49-Bataklık

235 18 0
                                    

1 hafta sonra

Düğün yarın akşamdı..

Hana ise izliyordu gelinliği. Gelenksel taşlarla bezeli gelinliğin son provası idi bu.. Elbisenin kolları uzun, omuzları açık.. Eteği metrelerce ve ağır.. Boğazı kapalı lakin belini tam saran kumaşı bütün vücudunu belli edecek şekildeydi..

Çok güzel bir gelinlikti.

Lâkin önce ki hayatında ki gelinliğin aynısı idi.

Annesinden miras kalan gelinlikti bu.

Kederle, kardeş kanı ve küfürlerle dolu bir düğünden ona yadigar idi.

Geçmiş hayatında ağlayarak giydiği, şimdiyse korkuyla izlediği yegane şeydi..

Clark odaya girerken Hanaya bakmıştı.

Evleneceği zaman insanlar mutlu olurdu değil mi?

Sevdiğimiz insanla bir ömür geçirmek mutlu ederdi..

Oysa Hana da bu duygular yoktu.

Bu ilk değildi.

Gelinliğe bakan genç kız, Clarka bakmadan konuşuyordu.

Sesinde ki pürüzsüz tını.. Bumbuzdu.

'Güvendeler mi? Kadınlar ve çocuklar..'

'Şimdilik güvenli bolmgedeler ama onur meselesi hâline getirdi Şövalyeler.. Bu yüzden fellik fellik arıyorlar.'

'Yarın şafakta gidip direk olarak dedigimi yap. Artık İmparatoriçenin insanlarından olacaksınız onların gözünde.. '

Clark yere diz çökerken kadının elini alıp dudaklarına götürmüştü.
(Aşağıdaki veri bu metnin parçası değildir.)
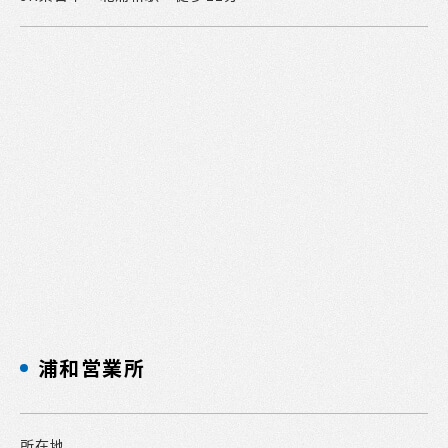
浦和営業所
所在地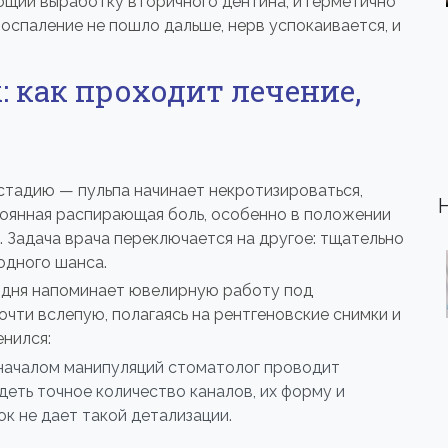
щий выработку вторичного дентина, и герметично
оспаление не пошло дальше, нерв успокаивается, и
: как проходит лечение,
тадию — пульпа начинает некротизироваться,
стоянная распирающая боль, особенно в положении
 Задача врача переключается на другое: тщательно
одного шанса.
одня напоминает ювелирную работу под
чти вслепую, полагаясь на рентгеновские снимки и
енился:
началом манипуляций стоматолог проводит
еть точное количество каналов, их форму и
к не дает такой детализации.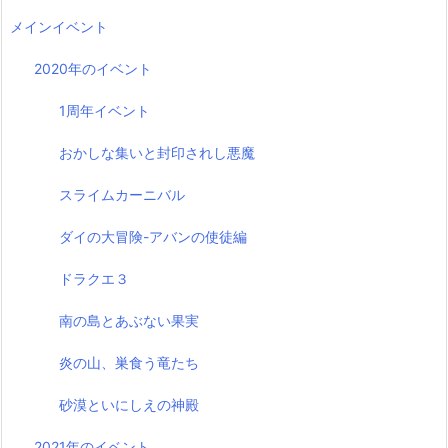
メインイベント
2020年のイベント
1周年イベント
おかしな集いと封印されし悪魔
スライムカーニバル
ダイの大冒険-アバンの使徒編
ドラクエ３
南の島とあぶない果実
炎の山、巣食う竜たち
砂漠といにしえの神殿
2021年のイベント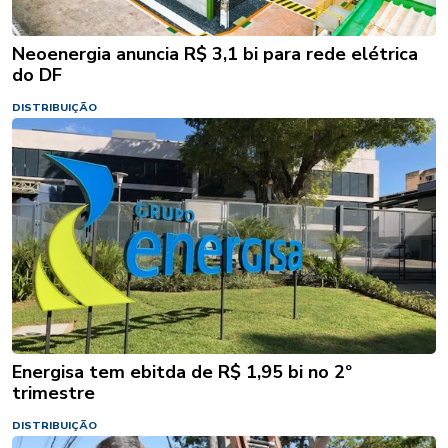
Neoenergia anuncia R$ 3,1 bi para rede elétrica
do DF
DISTRIBUIÇÃO
Energisa tem ebitda de R$ 1,95 bi no 2º
trimestre
DISTRIBUIÇÃO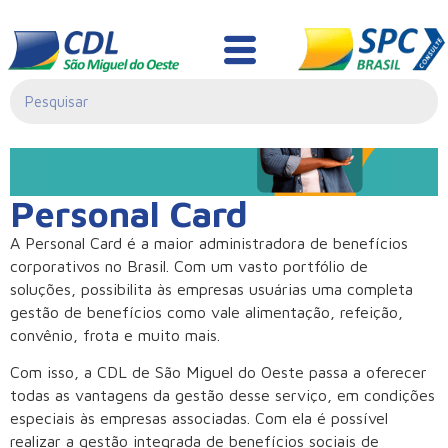
Personal Card
Personal Card
A Personal Card é a maior administradora de benefícios
corporativos no Brasil. Com um vasto portfólio de
soluções, possibilita às empresas usuárias uma completa
gestão de benefícios como vale alimentação, refeição,
convênio, frota e muito mais.
Com isso, a CDL de São Miguel do Oeste passa a oferecer
todas as vantagens da gestão desse serviço, em condições
especiais às empresas associadas. Com ela é possível
realizar a gestão integrada de benefícios sociais de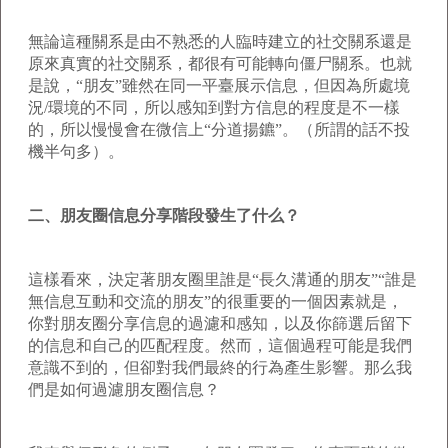
無論這種關系是由不熟悉的人臨時建立的社交關系還是
原來真實的社交關系，都很有可能轉向僵尸關系。也就
是說，“朋友”雖然在同一平臺展示信息，但因為所處境
況/環境的不同，所以感知到對方信息的程度是不一樣
的，所以慢慢會在微信上“分道揚鑣”。（所謂的話不投
機半句多）。
二、朋友圈信息分享階段發生了什么？
這樣看來，決定著朋友圈里誰是“長久溝通的朋友”“誰是
無信息互動和交流的朋友”的很重要的一個因素就是，
你對朋友圈分享信息的過濾和感知，以及你篩選后留下
的信息和自己的匹配程度。然而，這個過程可能是我們
意識不到的，但卻對我們最終的行為產生影響。那么我
們是如何過濾朋友圈信息？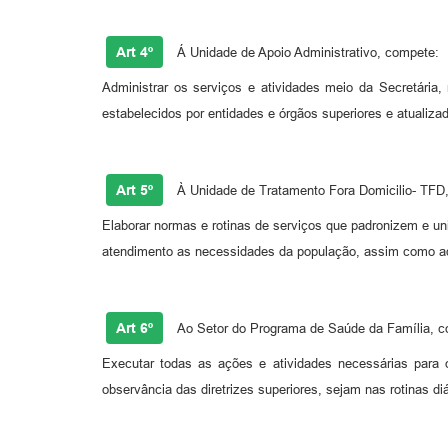
Art 4º
Á Unidade de Apoio Administrativo, compete:
Administrar os serviços e atividades meio da Secretária
estabelecidos por entidades e órgãos superiores e atualizad
Art 5º
À Unidade de Tratamento Fora Domicilio- TFD
Elaborar normas e rotinas de serviços que padronizem e un
atendimento as necessidades da população, assim como ado
Art 6º
Ao Setor do Programa de Saúde da Família, c
Executar todas as ações e atividades necessárias para
observância das diretrizes superiores, sejam nas rotinas 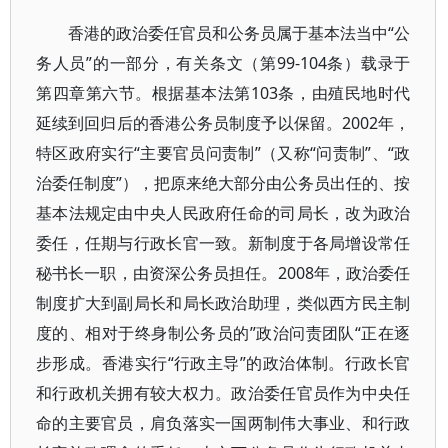
香港的政治委任官员和公务员属于基本法当中“公
务人员”的一部分，有关条文（第99-104条）载录于
第四章第六节。根据基本法第103条，由殖民地时代
延续到回归后的香港公务员制度予以保留。2002年，
特区政府实行“主要官员问责制”（又称“问责制”、“政
治委任制度”），把原来绝大部分由公务员出任的、按
基本法规定由中央人民政府任命的司局长，改为政治
委任，任期与行政长官一致。新制度于各局增设常任
秘书长一职，由资深公务员担任。2008年，政治委任
制度扩大到副局长和局长政治助理，类似西方民主制
度的、相对于终身制公务员的”政治问责团队“正在逐
步形成。香港实行“行政主导”的政治体制。行政长官
和行政机关拥有较大权力。政治委任官员作为中央任
命的主要官员，肩负落实一国两制伟大事业、和行政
Yüzünde cansız bir tebessüm olan genç kadın başını yana eğmişti.

'Son nefesime kadar, size hizmet edeceğim-'

'Son nefesimden sonra beni hatırlamanı tercih ederim Clark..'

Clark dişlerini sıkarken kadına bakmıştı. Halen yerde diz çökmüş haldeydi.
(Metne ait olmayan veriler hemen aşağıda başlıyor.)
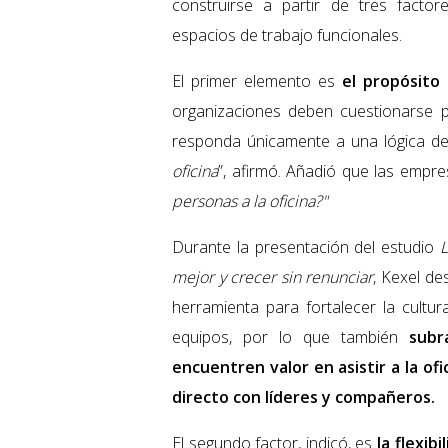
construirse a partir de tres factore
espacios de trabajo funcionales.
El primer elemento es
el propósito 
organizaciones deben cuestionarse po
responda únicamente a una lógica de
oficina
”, afirmó. Añadió que las empr
personas a la oficina?"
Durante la presentación del estudio
L
mejor y crecer sin renunciar
, Kexel de
herramienta para fortalecer la cultur
equipos, por lo que también
subr
encuentren valor en asistir a la of
directo con líderes y compañeros.
El segundo factor, indicó, es
la flexib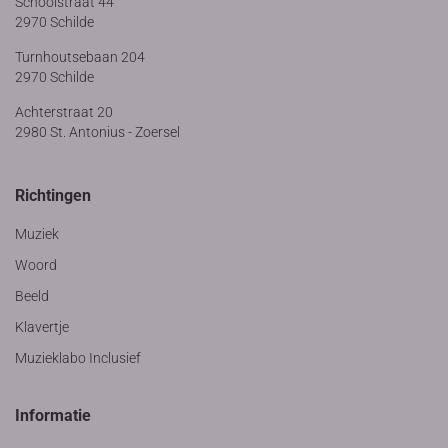
Schoolstraat 44
2970 Schilde
Turnhoutsebaan 204
2970 Schilde
Achterstraat 20
2980 St. Antonius - Zoersel
Richtingen
Muziek
Woord
Beeld
Klavertje
Muzieklabo Inclusief
Informatie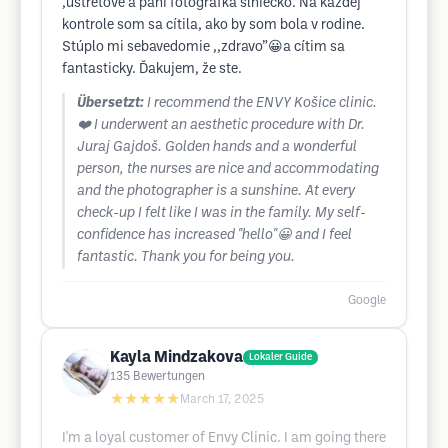
,ústretové a pani fotografka slniečko. Na každej
kontrole som sa cítila, ako by som bola v rodine.
Stúplo mi sebavedomie ,,zdravo”😀a cítim sa
fantasticky. Ďakujem, že ste.
Übersetzt:
I recommend the ENVY Košice clinic.
❤️ I underwent an aesthetic procedure with Dr.
Juraj Gajdoš. Golden hands and a wonderful
person, the nurses are nice and accommodating
and the photographer is a sunshine. At every
check-up I felt like I was in the family. My self-
confidence has increased "hello"😀 and I feel
fantastic. Thank you for being you.
Google
Kayla Mindzakova
Lokaler Guide
135
Bewertungen
★★★★★
March 17, 2025
I'm a loyal customer of Envy Clinic. I am going there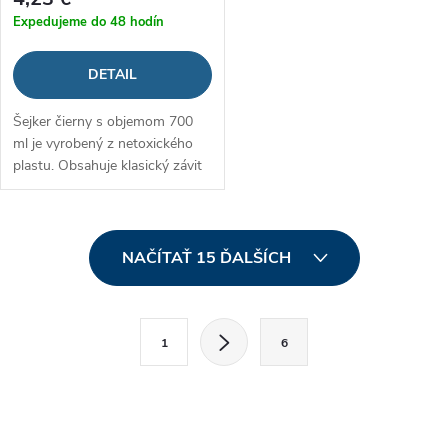
Expedujeme do 48 hodín
DETAIL
Šejker čierny s objemom 700
ml je vyrobený z netoxického
plastu. Obsahuje klasický závit
a sitko pre dokonalé
rozmiešanie vašich obľúbených
proteínov,...
O
NAČÍTAŤ 15 ĎALŠÍCH
v
l
S
1
6
t
á
r
d
á
n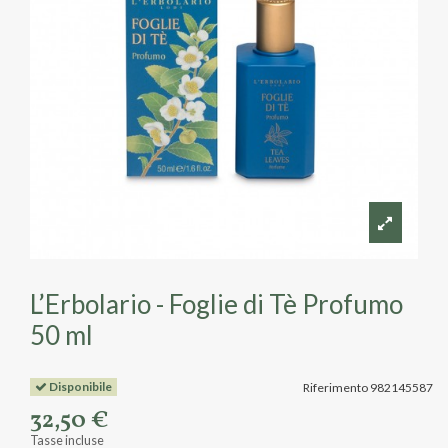
L’Erbolario - Foglie di Tè Profumo
50 ml
Disponibile
Riferimento
982145587
32,50 €
Tasse incluse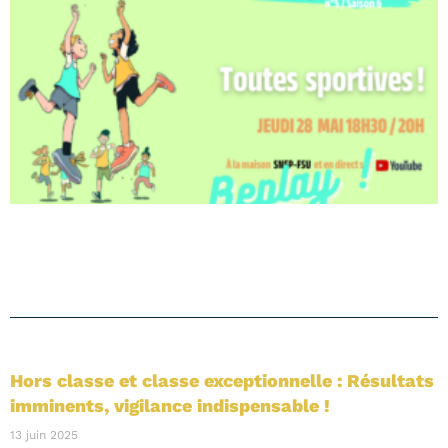
Hors classe et classe exceptionnelle : Résultats
imminents, vigilance indispensable !
13 juin 2025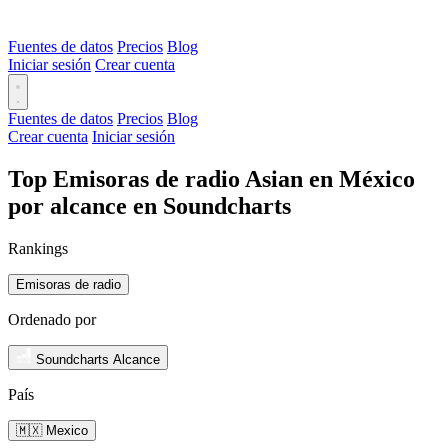
Fuentes de datos
Precios
Blog
Iniciar sesión
Crear cuenta
Fuentes de datos
Precios
Blog
Crear cuenta
Iniciar sesión
Top Emisoras de radio Asian en México
por alcance en Soundcharts
Rankings
Emisoras de radio
Ordenado por
Soundcharts Alcance
País
🇲🇽 Mexico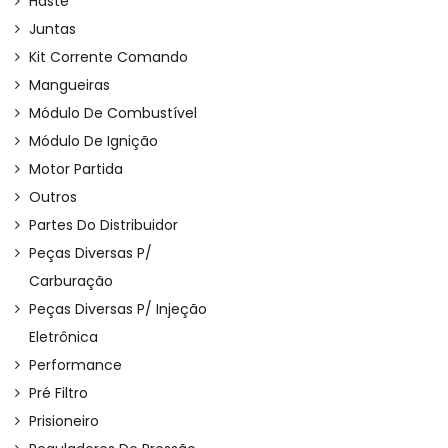
Haste
Juntas
Kit Corrente Comando
Mangueiras
Módulo De Combustível
Módulo De Ignição
Motor Partida
Outros
Partes Do Distribuidor
Peças Diversas P/
Carburação
Peças Diversas P/ Injeção
Eletrônica
Performance
Pré Filtro
Prisioneiro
Hana gözlerini gelinlikten çekmez iken kelimelerinde ki pürüzlerden sızan keder, küçükken yere düşüp kapattığı dizleri kadar kanlı bir tada sahipti.
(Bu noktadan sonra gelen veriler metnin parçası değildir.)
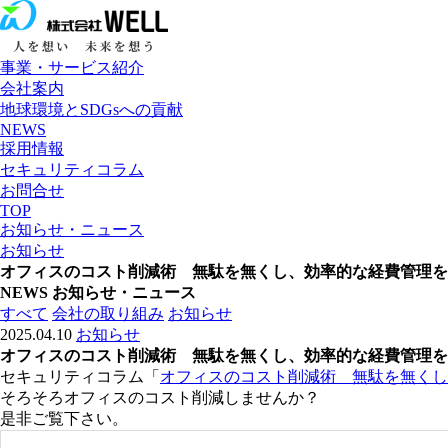
事業・サービス紹介
会社案内
地球環境とSDGsへの貢献
NEWS
採用情報
セキュリティコラム
お問合せ
TOP
お知らせ・ニュース
お知らせ
オフィスのコスト削減術 無駄を無くし、効率的な経費管理を
NEWS
お知らせ・ニュース
すべて
会社の取り組み
お知らせ
2025.04.10
お知らせ
オフィスのコスト削減術 無駄を無くし、効率的な経費管理を
セキュリティコラム「
オフィスのコスト削減術 無駄を無くし
そろそろオフィスのコスト削減しませんか？
是非ご覧下さい。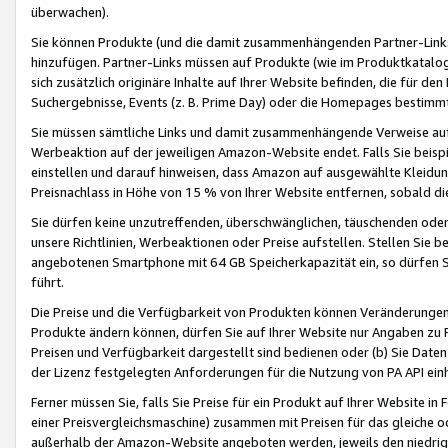
überwachen).
Sie können Produkte (und die damit zusammenhängenden Partner-Links)
hinzufügen. Partner-Links müssen auf Produkte (wie im Produktkatalog de
sich zusätzlich originäre Inhalte auf Ihrer Website befinden, die für 
Suchergebnisse, Events (z. B. Prime Day) oder die Homepages bestimmte
Sie müssen sämtliche Links und damit zusammenhängende Verweise auf z
Werbeaktion auf der jeweiligen Amazon-Website endet. Falls Sie beisp
einstellen und darauf hinweisen, dass Amazon auf ausgewählte Kleidun
Preisnachlass in Höhe von 15 % von Ihrer Website entfernen, sobald di
Sie dürfen keine unzutreffenden, überschwänglichen, täuschenden od
unsere Richtlinien, Werbeaktionen oder Preise aufstellen. Stellen Sie 
angebotenen Smartphone mit 64 GB Speicherkapazität ein, so dürfen S
führt.
Die Preise und die Verfügbarkeit von Produkten können Veränderungen 
Produkte ändern können, dürfen Sie auf Ihrer Website nur Angaben zu P
Preisen und Verfügbarkeit dargestellt sind bedienen oder (b) Sie Daten
der Lizenz festgelegten Anforderungen für die Nutzung von PA API einh
Ferner müssen Sie, falls Sie Preise für ein Produkt auf Ihrer Website in 
einer Preisvergleichsmaschine) zusammen mit Preisen für das gleiche o
außerhalb der Amazon-Website angeboten werden, jeweils den niedrigst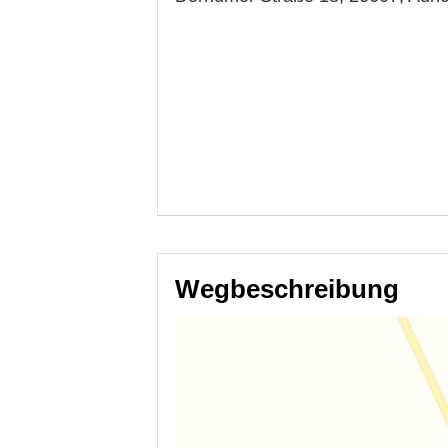
Wegbeschreibung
'Zira ben dostlarımı gömmekten bıktım.. Tek istediğim şey.. Son nefesimden sonra hatırlanmak.. Mutlu etmek adımla tarih sayfalarını.. Bu yüzden.. Senden son nefesini talep etmiyorum.. Kalk ayağa.. '

Clark ayaga kalkarken alını bırakmamıştı. Iki eliyle o küçük eli tutuyordu..

'Gerçekten.. Başka bir yok-'

'Yok.'

Gülümseyen genç kadın bakışlarını Clarka çevirmişti.

Ölü bir tebessüm idi bu.

'Ah..'

Clark bu net cevaba karşılık Hana usulca gelinliğe doğru adım atıp elini sürmüştü üstüne..

Aynı desenler..

Aynı kumaşlar..

Aynı kıyafetler ve aynı roller..

Kendini yine aynı hataların içinde bulmaktan korkuyordu..

'Üzülmüyorum Clark.. Ben..'

Gözlerini yuman genç kızın dünyası karanlıktı..

'Korkuyorum.'

'Neyden? İmparator Oswald sana kötü mü davranıyor?'

Başını iki yana sallayan genç kız gözlerini açmıyordu.